The second reason given is that Act 226 is mandatory and that under it nothing was required to be done but to levy and collect the tax provided for by it. We think this reason is sound. The Act clearly commands the assessor to levy a tax of one per cent. This is the equivalent of a legislative ascertainment that such a tax was necessary to provide sufficient revenues for the current expenses of the County of Hawaii for the year 1927. There was therefore no necessity for an estimate by the board of supervisors. The estimate was made by the legislature.

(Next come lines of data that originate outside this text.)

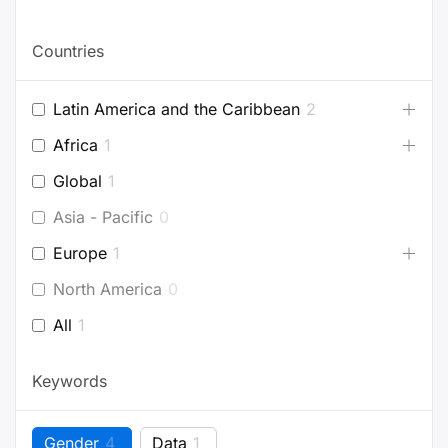
Countries
Latin America and the Caribbean
2
Africa
1
Global
1
Asia - Pacific
0
Europe
1
North America
0
All
1
Keywords
Gender
4
Data
1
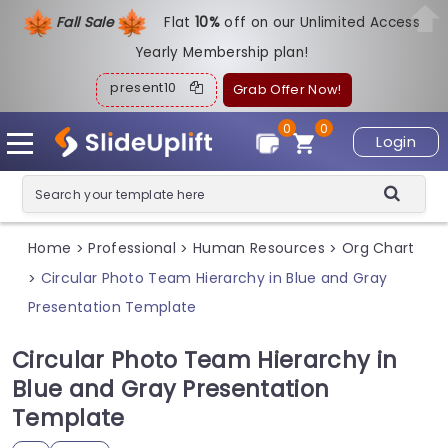
Fall Sale
Flat
1
0%
off on our Unlimited Access
Yearly Membership plan!
present10
Grab Offer Now!
0
0
Login
Home
Professional
Human Resources
Org Chart
>
>
>
Circular Photo Team Hierarchy in Blue and Gray
>
Presentation Template
Circular Photo Team Hierarchy in
Blue and Gray Presentation
Template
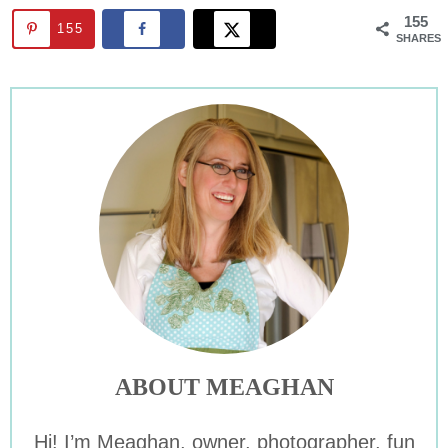
155
155
SHARES
ABOUT MEAGHAN
Hi! I’m Meaghan, owner, photographer, fun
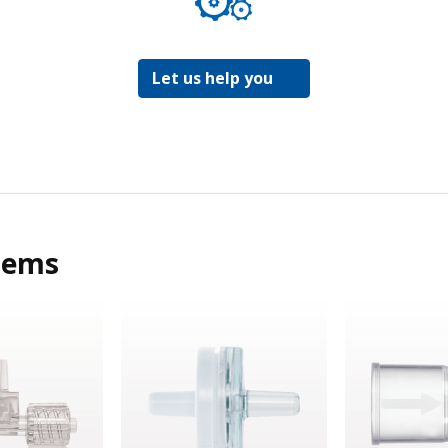
Let us help you
tems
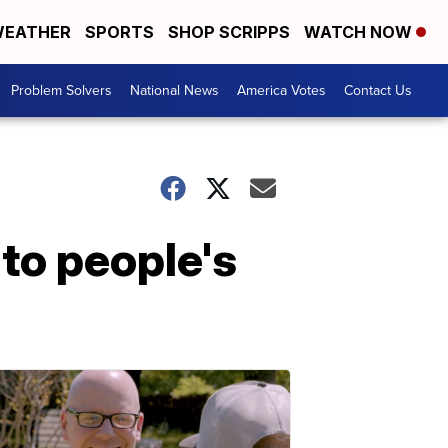
EATHER
SPORTS
SHOP SCRIPPS
WATCH NOW
Problem Solvers
National News
America Votes
Contact Us
nto people's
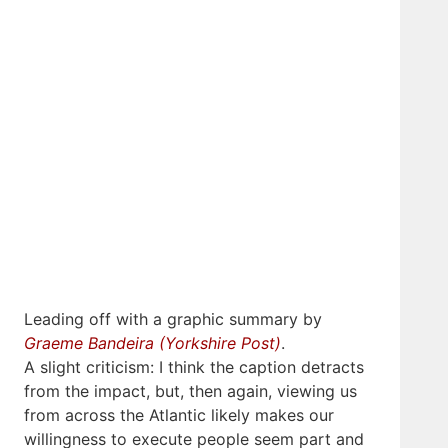
Leading off with a graphic summary by
Graeme Bandeira (Yorkshire Post)
.
A slight criticism: I think the caption detracts
from the impact, but, then again, viewing us
from across the Atlantic likely makes our
willingness to execute people seem part and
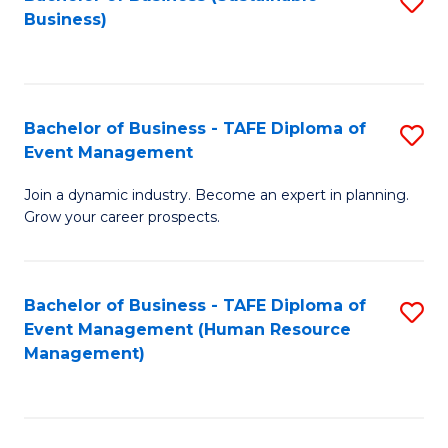
S
Business)
to
C
Fa
Bachelor of Business - TAFE Diploma of
S
Event Management
B
Join a dynamic industry. Become an expert in planning.
of
Grow your career prospects.
B
-
Bachelor of Business - TAFE Diploma of
S
T
Event Management (Human Resource
to
D
Management)
C
of
Fa
E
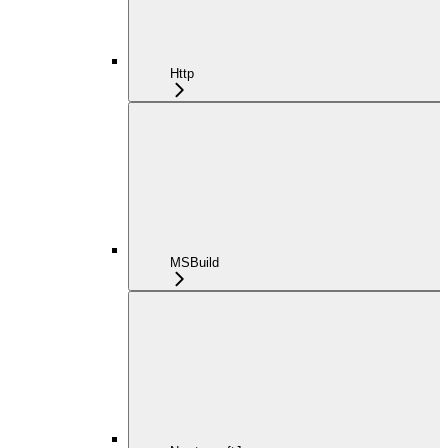
Http
MSBuild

The additional tax of two-tenths of one per cent, levied by the assessor, presents for our determination the remaining^ question to which we have referred. This levy was made to provide for county permanent improvements (subdivision 2, section 1315). If it is sustainable at all it must be on the assumption that there was legislative authority for the imposition of a total tax rate in the County of Hawaii for subdivisions 1 and 2 (current expenses and permanent improvements), for the year 1927, of one per pent plus two-tenths of one per cent. We have just seen that the authority to levy a tax rate of one per cent for current expenses was derived from Act 226. From what source, then, did the assessor get his authority to levy an additional tax of two-tenths of one per cent for permanent improvements? It is his contention that the authority was conferred by section 1315, as amended by Act 101, L. 1925, and that the tax of one per cent directed by Act 226 to be levied for current expenses was intended by the legislature to be in addition to the tax of two-tenths of one per cent that was leviable, under section 13Í5 as amended, for permanent improvements. Section 1315 limited the total tax rate for current expenses and. permanent improvements in all the counties *903 (except the City and County of Honolulu) to one per cent and provided that a rate not to exceed seven-tenths of the one per cent authorized might be levied for current expenses, thus leaving a possible three-tenths for permanent improvements. By Act 101, L. 1925, this section was amended so as to authorize the levy, for current expenses, of a rate not to exceed eight-tenths of said one per cent, thus leaving a possible two-tenths for permanent improvements. On its face Act 226 gives no intimation of a legislative intent to enlarge the tax limit fixed for current expenses and permanent improvements. Under section 1315 as amended the assessor had no authority to levy, for current expenses, a rate of more than eight-tenths of the one per cent tax limit.